Menyesal ya, tetapi segera memperbaiki diri agar tidak mengulang yang sama. Sebaliknya, yang memiliki sifat pesimistis, biasanya mudah larut dan bisa berkepanjangan tanpa akhir yang berujung depresi.

Berikut adalah dampak penyesalan berkepanjangan yang akan merugikan diri sendiri.
Stress (perasaan tertekan dan bersalah), Trauma (perasaan takut bila menghadapi hal yang sama), Menyalahkan diri sendiri, Menyalahkan orang lain, Menyakiti diri sendiri, Tidak memiliki semangat hidup, Timbul berbagai penyakit, Hubungan sosial rusak (menarik diri dari pergaulan), Sering putus asa, Tidak percaya diri, Gangguan mental yang disebut depresi. Di kutip dari berbagai sources.

Mengatasi penyesalan

Penyesalan memang datang selalu belakangan. Tetapi, menyesali peristiwa yang sudah terjadi dan tidak bisa diulang kembali, merupakan perbuatan yang sia-sia.
Cara untuk mengatasi penyesalan adalah berani menghadapi kenyataan, dengan demikian bersikap optimistis dan berpikiran positif.

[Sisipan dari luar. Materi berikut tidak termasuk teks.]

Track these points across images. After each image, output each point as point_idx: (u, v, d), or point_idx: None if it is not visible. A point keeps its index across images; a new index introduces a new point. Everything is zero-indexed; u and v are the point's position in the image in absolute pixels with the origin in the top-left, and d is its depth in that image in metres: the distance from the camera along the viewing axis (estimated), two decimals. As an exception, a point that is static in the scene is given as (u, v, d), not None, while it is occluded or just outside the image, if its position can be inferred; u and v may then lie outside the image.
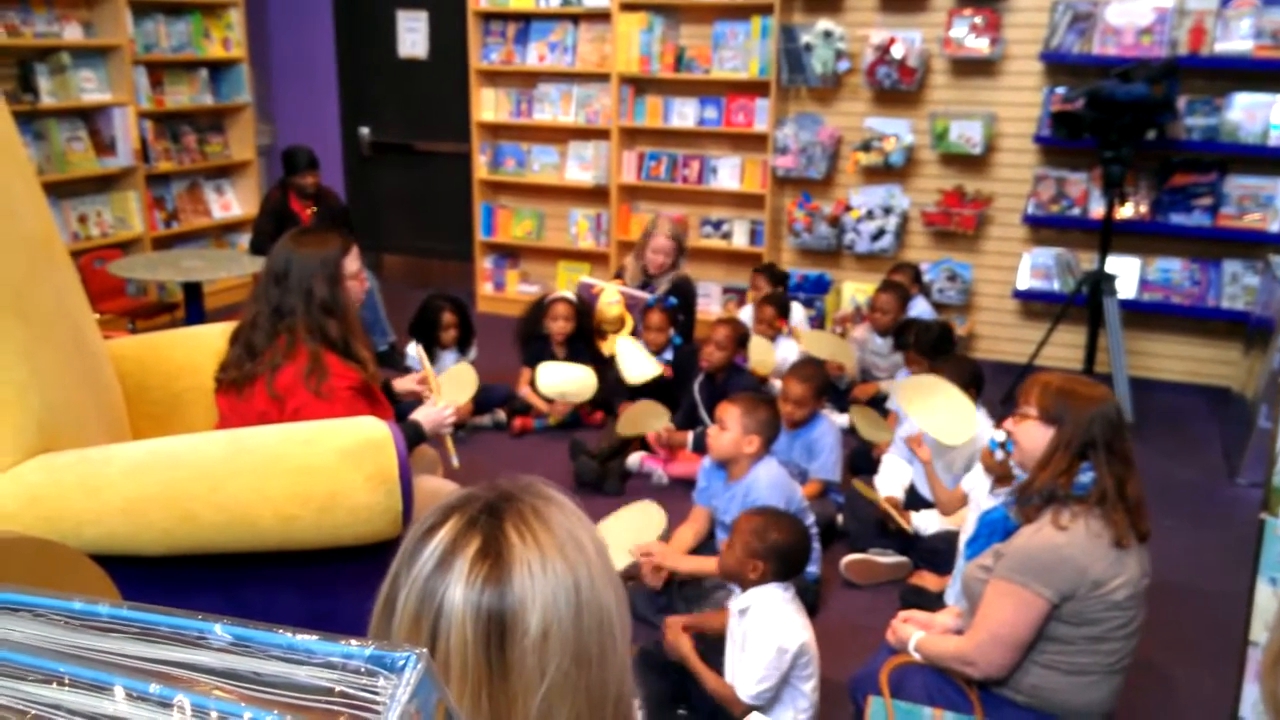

Menurut psikolog Agustine Dwiputri yang dikutip dari Kompas (9 April 2016) dan juga dikutip dari berbagai sumber, cara mengurangi penyesalan, yaitu:

1. Bebaskan diri dari ikatan penyesalan dan miliki keberanian untuk mengambil arah baru dan mengubah sekaligus menghentikan hal-hal yang merugikan diri sendiri. 2. Tidak mengulangi kesalahan yang sama atau tidak lagi melakukan perbuatan yang berujung penyesalan. 3. Berdamailah dengan diri sendiri. Bebaskan cengkeraman ikatan emosional masa lalu yang membebani dan menyiksa diri sendiri. 4. Yakini dan miliki kepercayaan diri mampu mengatasi situasi serta yakin mampu menghadapi tantangan hidup masa depan. 4. Jangan selalu mengeluh dan menyalahkan orang lain. Saat mampu berhenti mengasihani diri sendiri maka perasaan menyesal akan mereda. 5. Hindari orang-orang yang hanya "meracuni" saja, yang hanya membuat hidup menjadi pasif. Sebaliknya, bergaullah dengan orang-orang yang berpikiran positif, optimis, selalu memberi semangat. Sehingga hidup menjadi termotivasi, percaya diri, bahagia. 6. Yakini masalah apa pun pasti berlalu. 7. Dekatkan diri dengan Tuhan dan mohon pengampunan-Nya, sehingga jiwa menjadi tenang. 8. Jadikan penyesalan ini sebagai pembelajaran hidup.


* Saya tidak menyimpulkan penyesalan atas penembakan/pembunuhan dari Aparat RI terhadap masyarakat Paniai. Kejadian seperti ini lebih ke arah pengampunan dari religius.